Purpose: Arrhythmia is often found a complication of diabetes, which takes major responsibility of malignant ventricular arrhythmias and even sudden cardiac death (SCD) in patients with diabetic cardiomyopathy (DbCM). In our previous study, rats model of DbCM was established and verified by occurrence of diabetes and impaired cardiac function. Increased incidence of ventricular arrhythmia was observed in these rats, which was accompanied by intensified endoplasmic reticulum stress (ERS) in cardiac tissue. ERS was suggested related with calcium homeostasis, whose fluctuation may further induce arrhythmia by initiating cellular electrophysiological changes. Though previous results indicated ERS might play a role in ventricular arrhythmia in DbCM, much further investigations are still need to explore the mechanisms. This current study was aimed to preliminarily reveal the possible molecular regulators in this process.
Methods: DbCM rat model was induced by intraperitoneal injection of streptozotocin and testified by cardiac function determination. Occurrence of ventricular arrhythmia was observed after rats received 4-PBA administration. After isolated from hearts of neonatal rats, myocytes were treated by siRNA to knockdown the expressions of three transducers of ERS, namely protein kinase RNA-like ER kinase (PERK), inositol- requiring enzyme-1 (IRE1) and activating transcription factor-6 (ATF6) respectively. Myocytes were then treated by high- glucose incubation, and cytoplasmic calcium uptake and release were evaluated by Fura2-AM staining under a fluorescence microscope. Enzymatic activity of calcineurin and unclear translocation of nuclear factor of activated T cells c1 (NFATc1) were also examined in myocytes.

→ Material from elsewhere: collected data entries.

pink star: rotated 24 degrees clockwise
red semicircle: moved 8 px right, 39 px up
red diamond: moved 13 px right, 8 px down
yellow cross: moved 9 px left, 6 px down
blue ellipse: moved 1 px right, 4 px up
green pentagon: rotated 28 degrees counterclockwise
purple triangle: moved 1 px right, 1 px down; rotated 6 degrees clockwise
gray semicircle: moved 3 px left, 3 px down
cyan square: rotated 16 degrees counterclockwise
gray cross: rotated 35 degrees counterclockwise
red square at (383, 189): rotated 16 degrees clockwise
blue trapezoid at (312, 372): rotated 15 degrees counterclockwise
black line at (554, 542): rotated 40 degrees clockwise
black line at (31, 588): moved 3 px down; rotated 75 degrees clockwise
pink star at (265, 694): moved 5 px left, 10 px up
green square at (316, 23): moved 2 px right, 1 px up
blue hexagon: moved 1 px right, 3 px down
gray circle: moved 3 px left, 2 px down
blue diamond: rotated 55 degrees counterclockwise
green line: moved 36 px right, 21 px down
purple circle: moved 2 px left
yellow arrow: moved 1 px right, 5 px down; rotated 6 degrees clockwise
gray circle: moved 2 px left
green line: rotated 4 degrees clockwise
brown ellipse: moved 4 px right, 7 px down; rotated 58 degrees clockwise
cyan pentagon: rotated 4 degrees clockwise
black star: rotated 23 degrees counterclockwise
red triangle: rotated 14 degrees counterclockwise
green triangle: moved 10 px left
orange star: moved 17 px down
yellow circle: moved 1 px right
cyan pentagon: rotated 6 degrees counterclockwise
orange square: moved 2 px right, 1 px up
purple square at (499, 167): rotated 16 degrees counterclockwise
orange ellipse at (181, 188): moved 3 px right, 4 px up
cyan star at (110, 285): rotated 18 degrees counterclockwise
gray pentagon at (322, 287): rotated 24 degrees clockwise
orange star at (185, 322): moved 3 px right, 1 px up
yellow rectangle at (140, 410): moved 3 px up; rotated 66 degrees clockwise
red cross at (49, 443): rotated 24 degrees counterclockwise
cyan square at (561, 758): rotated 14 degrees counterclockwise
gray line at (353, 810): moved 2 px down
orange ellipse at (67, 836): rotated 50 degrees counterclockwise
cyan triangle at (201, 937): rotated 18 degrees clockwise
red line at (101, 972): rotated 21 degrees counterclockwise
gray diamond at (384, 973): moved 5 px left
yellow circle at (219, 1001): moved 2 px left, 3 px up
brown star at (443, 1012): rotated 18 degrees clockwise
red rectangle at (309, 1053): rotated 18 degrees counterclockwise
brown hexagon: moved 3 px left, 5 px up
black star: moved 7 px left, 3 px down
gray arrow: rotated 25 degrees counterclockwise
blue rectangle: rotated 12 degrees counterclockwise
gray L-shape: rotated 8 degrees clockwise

Results: 1. After treated by 4-PBA, an ERS specific inhibitor, the occurrence of ventricular arrhythmia was decreased significantly in DbCM rats. 2. 4-PBA treatment decreased both cytoplasmic calcium uptake and ER calcium release in high- glucose incubated myocytes. 3. PERK knockdown stabilized calcium dynamics rather than IRE-1 or ATF-6 knockdown in high- glucose incubated myocytes. 4. Both calcineurin activity and NFATc1 tanslocation were increased by inhibited by PERK knockdown myocytes in high- glucose incubated myocytes.
Conclusions: 1. ERS induces ventricular arrhythmia in DbCM, probably via affecting calcium dynamics in myocytes; 2. PERK/calcinerin/NFAT signaling pathway may act an important role in introducing fluctuation of calcium homeostasis in DbCM.